Receiving a delegation from the Nigerian Association for Chamber of Commerce, Industry, Mines and Agriculture, NACCIMA, which called on him on September 20, at the State House Abuja, Buhari explained that the closure was caused by non-adherence to the business ideals that are inimical to the development of the Nigerian economy.
”After many years of diplomacy and aggressive regulatory oversight which yielded few results, we decided to close our land borders for a limited time to assess the impact of this measure,’’ Buhari said.
Although, the arguments of the Nigerian authorities sound good, but the same results or even more could still have been achieved if the country engaged its security agencies and the customs service to effectively check the porous borders of the country without embarking on this embarrassing policy of shutting out its neighbours by closing the land borders.
In tackling the ongoing Boko Haram, the Nigerian government had to approach the same neighbours for their collaboration in decimating the insurgents.
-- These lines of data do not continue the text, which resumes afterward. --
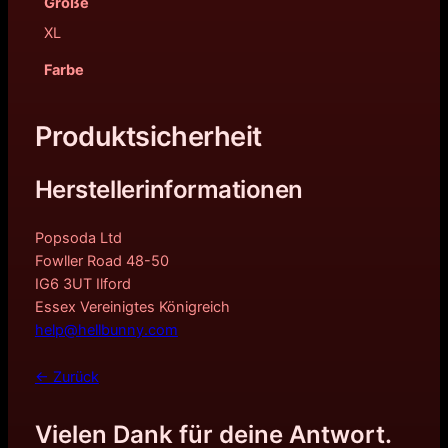
Größe
XL
Farbe
Produktsicherheit
Herstellerinformationen
Popsoda Ltd
Fowller Road 48-50
IG6 3UT Ilford
Essex Vereinigtes Königreich
help@hellbunny.com
← Zurück
Vielen Dank für deine Antwort.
Presently, the war on the insurgents is not over yet and Nigeria has not considered the cost and implications of this border closure to its relations with her aggrieved neighbours.
But this is not the first time Nigeria has closed its borders for such lame excuses of checking smuggling of goods and arms into the country. One wonders if any decisive measures have been taken to check this economic and security threat and employ more advanced technologies in policing the borders. May be, the Nigerian authorities are waiting for strong reactions from her aggrieved neighbours in order to review this policy.
Perhaps, the Nigerian government has simply failed to acknowledge the impact of this border closure on the economies its neighbours and how damaging this could be for diplomacy, and Nigeria’s standing on the sub-region, the African continent and the world stage, especially now that the take-off of the African free trade is only some months away. It is important for Nigeria to take urgent steps to review the border closure and begin to repair the damage this policy has done on its image both at the sub-regional level and the African community.